Nel 1942, grazie alla casa editrice Einaudi, vide la luce il primo romanzo di Natalia Ginzuburg, La strada che va in città. In copertina, sopra l’illustrazione di Alfredo Menzio, non compare il nome della sua scrittrice, ma uno pseudonimo, Alessandra Tornimparte. Non si tratta di un volumetto di più 99 pagine, che da una parte viene fortemente esaltato dalla critica; mentre da un’altra demolito.
Natalia Ginzburg, il cui cognome natale era Levi, non potè firmare i suoi primi racconti per via delle persecuzioni anti-razziali. Il titolo, non fu lei a trovarlo, ma suo marito Leone, perché quando cominciò a scrivere quel romanzo che sognava di scrivere, il titolo non le venne in mente subito. La strada racconta la storia di una donna che sceglie di percorrere la via facile del matrimonio d’interesse. È una donna a cui ci affezioniamo, empatizziamo con lei perché triste è la sua sorte.
Non solo: la strada che va in città, era quel lungo cammino che collegava l’Aquila e Torino, quando Natalia vi ci andò per rifugiarsi con il marito per sfuggire alle persecuzioni naziste.
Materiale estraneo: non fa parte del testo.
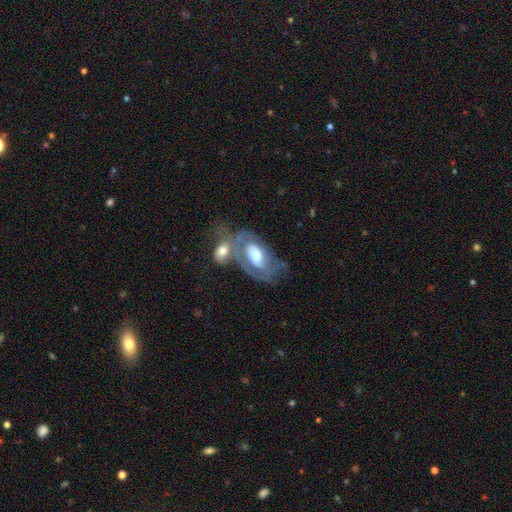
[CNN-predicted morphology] Smooth or featured?
  - featured or disk: 67% *
  - smooth: 27%
  - star or artifact: 6%
Edge-on disk?
  - no: 93% *
  - yes: 7%
Bar?
  - no: 49% *
  - weak: 36%
  - strong: 15%
Spiral arms?
  - yes: 71% *
  - no: 29%
Bulge size?
  - moderate: 58% *
  - large: 29%
  - small: 9%
  - dominant: 2%
  - none: 2%
Merging?
  - merger: 47% *
  - none: 23%
  - major disturbance: 15%
  - minor disturbance: 14%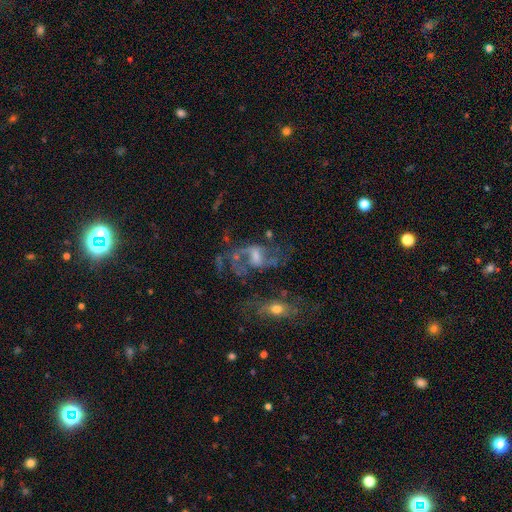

«Aspro, pungente, pieno di sapori», così lo definisce Garboli nell’introduzione di Cinque romanzi brevi (1993). «Un libro senza rughe», che non perde mai di freschezza. E difatti, a distanza di ottant’anni, La strada che va in città è una storia quanto mai contemporanea.
Dopo la morte di Leone, Natalia trova lavoro in Einaudi, a Roma e la sua firma compare per la prima volta nella poesia Memoria (dedicata a suo marito), l’8 novembre 1944, sulla rivista “Mercurio”. Il cognome con cui decide di firmarsi, non sarà Levi neanche stavolta. Ma quello del suo defunto marito, che manterrà anche quando si unirà al suo successivo marito.
Prima edizione, La strada che va in città, Einaudi, Torino 1942
Nel 1945, vede la luce l’antologia della Strada, comprensiva di Un’assenza, Casa al mare e Mio marito e con il nome dell’autrice. Alla riedizione, comprensiva dei suoi primi tre racconti brevi, è proprio la Ginzburg a lavorare, dalla sede Einaudi romana.
Quattro storie, molto distanti tra loro, ma sottilmente affini. Sono ambientate in luoghi che non hanno spazio, né nome, e che esistono solo nella mente di Natalia. La sua idea, infatti, era quello di voler donare ai propri romanzi un respirò di mondanità, un connubio tra il Nord e il Sud, di dialetti, voci e modi di fare tipici di tutta l’Italia, e non solo di quella strada in cui vengono ambientati.
La strada era, dunque, la strada che ho detto. La città era insieme Aquila e Torino. Il paese era quello, amato e detestato, che abitavo ormai da più d’un anno e che ormai conoscevo nei più remoti vicoli e sentieri.
I personaggi della Strada, invece, sono persone che provengono dalla vita dell’autrice. Come lei stessa spiega nella Prefazione, Natalia trae molto spunto dalla realtà, non per le storie, quanto per le facce e i tipi che abitano i suoi racconti. Sono dodici, e ognuno di loro non è soltanto uno. Non hanno i cognomi – a cui lei è sempre stata avversa. Inizialmente le sembrano molti, forse troppi e va nel panico.
La ragazza che dice “io” trauma ragazza che incontravo sempre su quei sentieri. La casa errata sua e la madre era sua madre. Ma in parte era anche una mia antica compaia di scuola, che non rivedevo da anni. E in parte era anche, in qualche modo oscuro e confuso, me stessa.
La strada che va in città viene composto dalla Ginzburg con l’intento che ne venga fuori un romanzo lungo, ma teme di non avere «abbastanza fiato».
Natalia era sempre ossessionata dall’idea di creare un romanzo, di dare vita a qualcosa di compiuto, di cui potesse andare fiera. Cominciò a scriverlo con incertezza, ma poi tirò «dritto d’un fiato». Quando lo finì, scopri che dentro ci fosse qualcosa di vivo, che «nasceva dai legami d’amore e di odio» che la legavano a quel paese, e capì che non avrebbe mai dovuto scrivere di cose che le erano estranee o indifferenti. Perché era fiera del suo raccontare solo se lo faceva di cose e persone che amava.